■ ITEMS
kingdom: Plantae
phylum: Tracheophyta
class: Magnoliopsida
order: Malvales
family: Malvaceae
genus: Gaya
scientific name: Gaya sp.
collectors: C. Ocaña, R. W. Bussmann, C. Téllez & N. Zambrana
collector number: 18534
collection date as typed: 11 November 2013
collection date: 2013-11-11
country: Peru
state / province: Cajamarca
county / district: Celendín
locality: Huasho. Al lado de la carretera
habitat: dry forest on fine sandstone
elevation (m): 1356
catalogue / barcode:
==
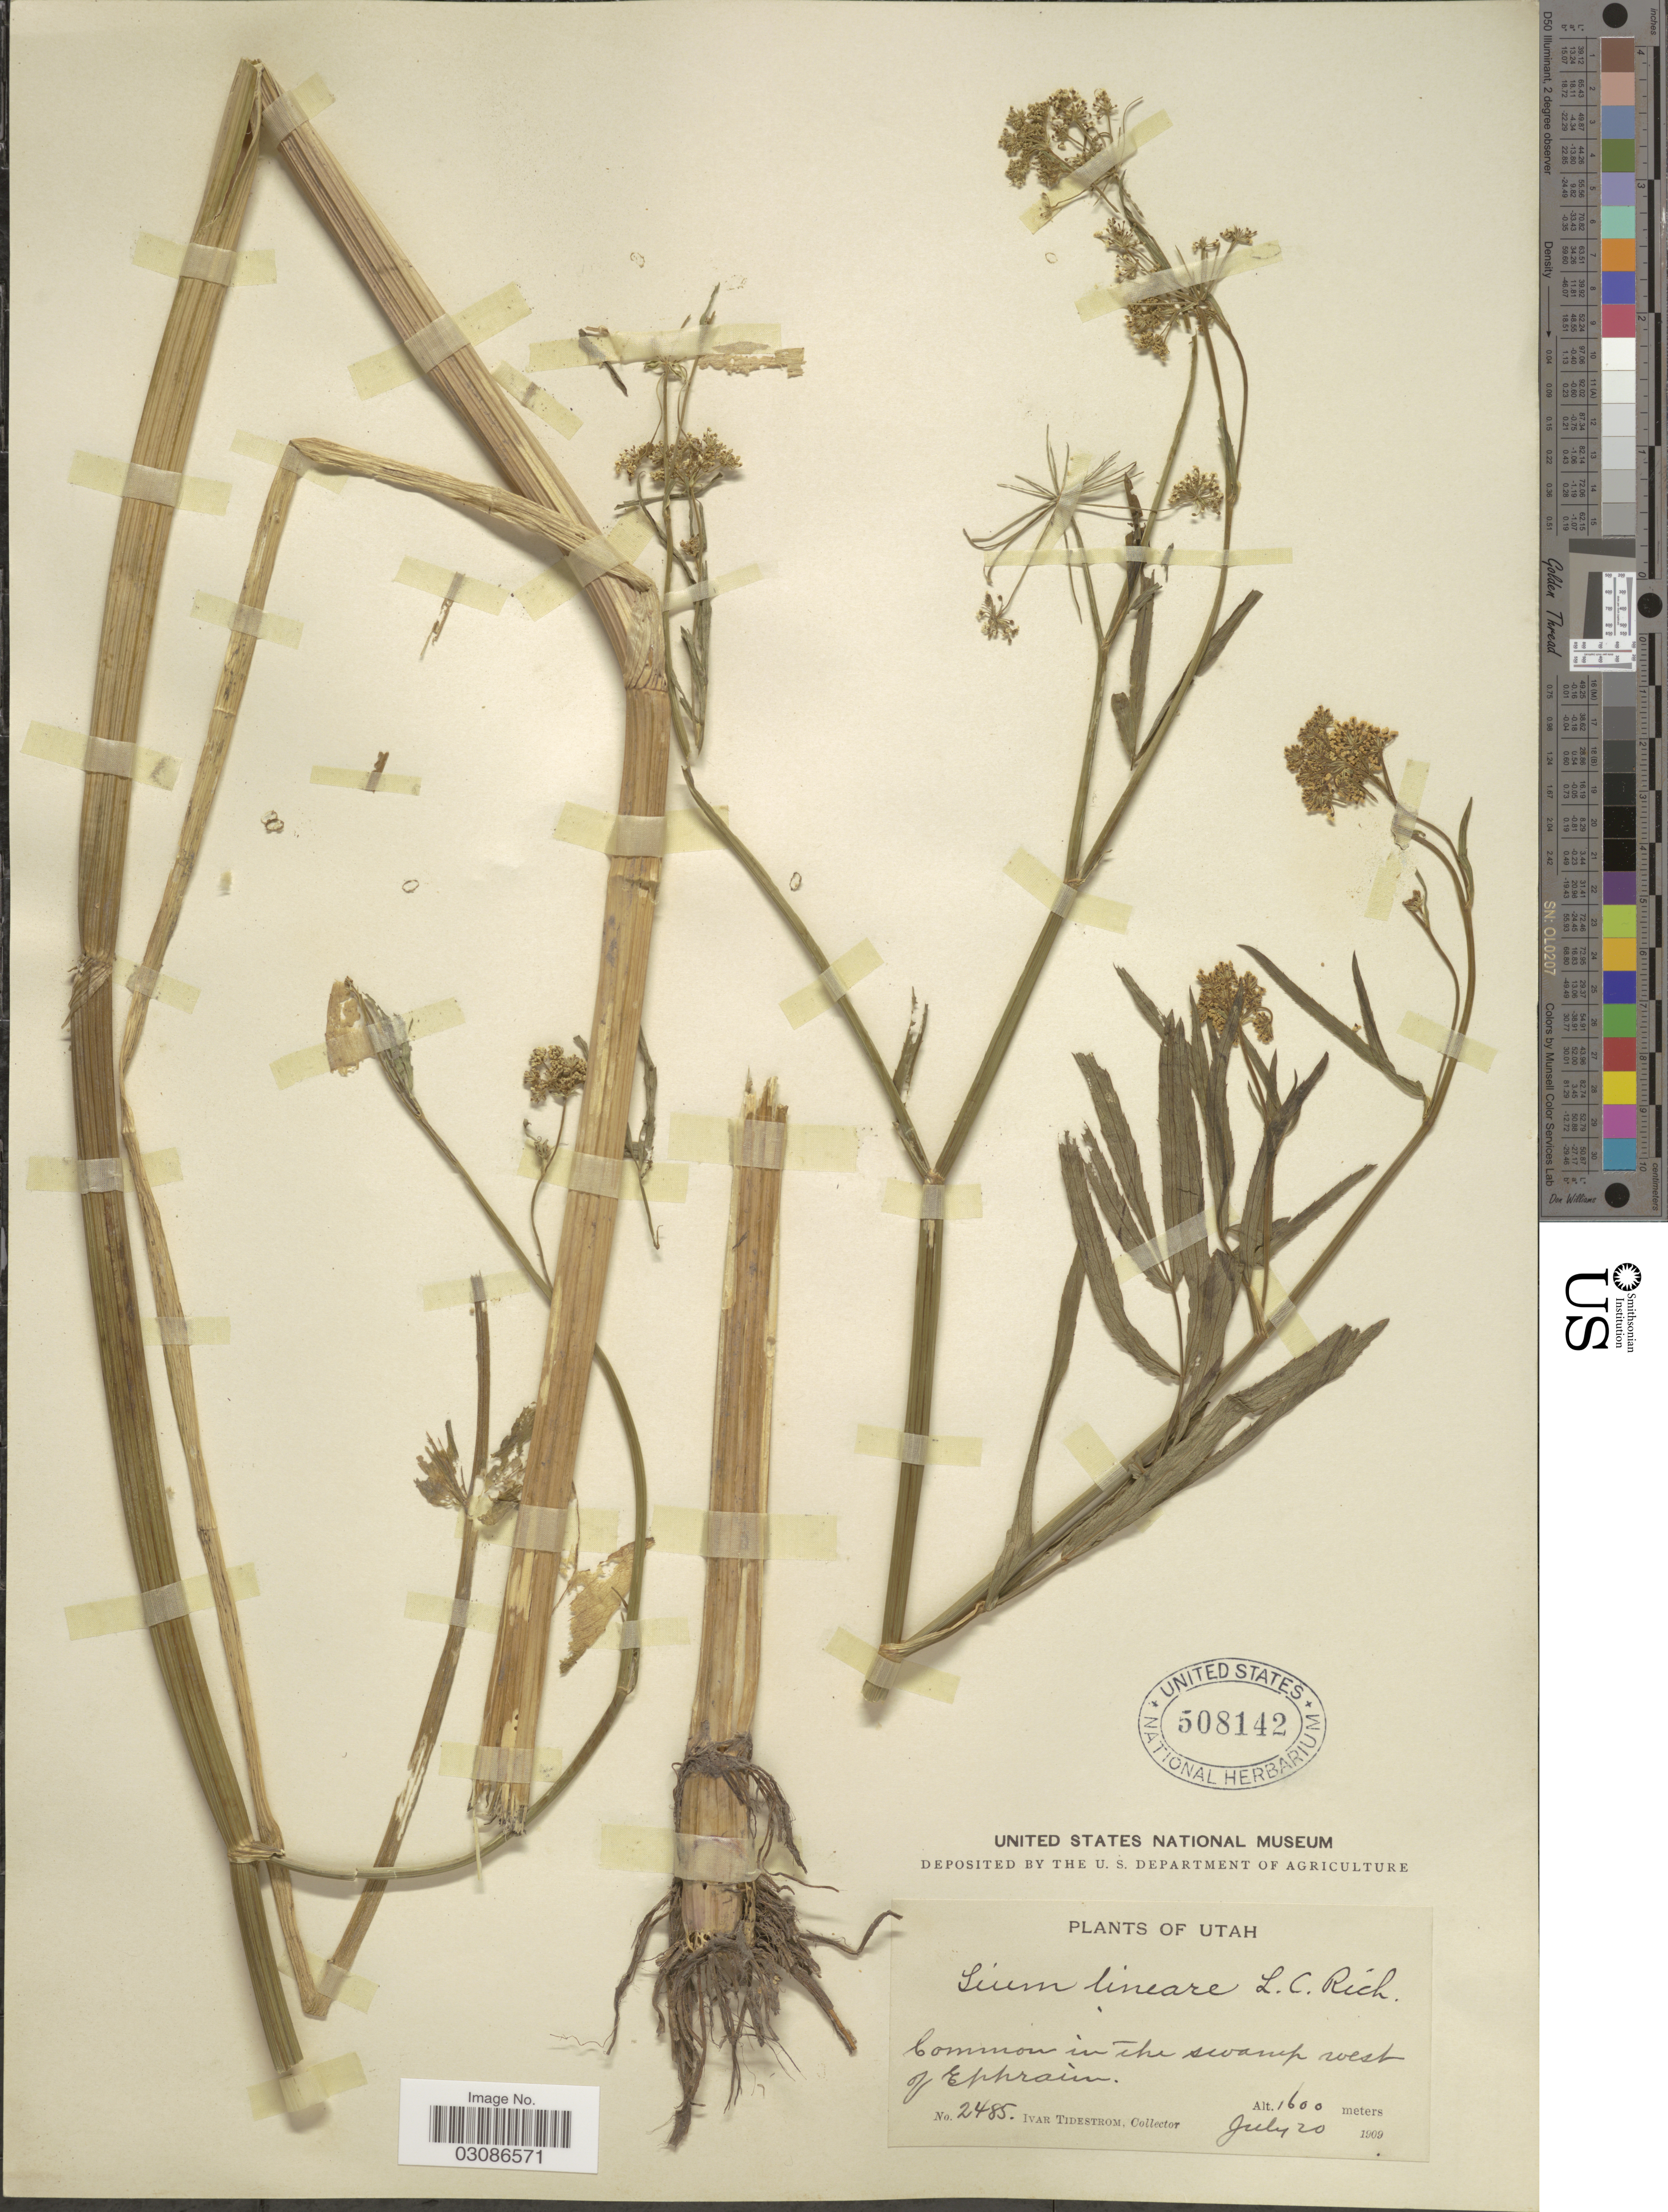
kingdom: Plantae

■ DESCRIPTION OF THE TASK
Pick out each line of the listing above that contains the word "collection". Case counts.

■ RESULT OF THE EXERCISE
collection date as typed: 11 November 2013
collection date: 2013-11-11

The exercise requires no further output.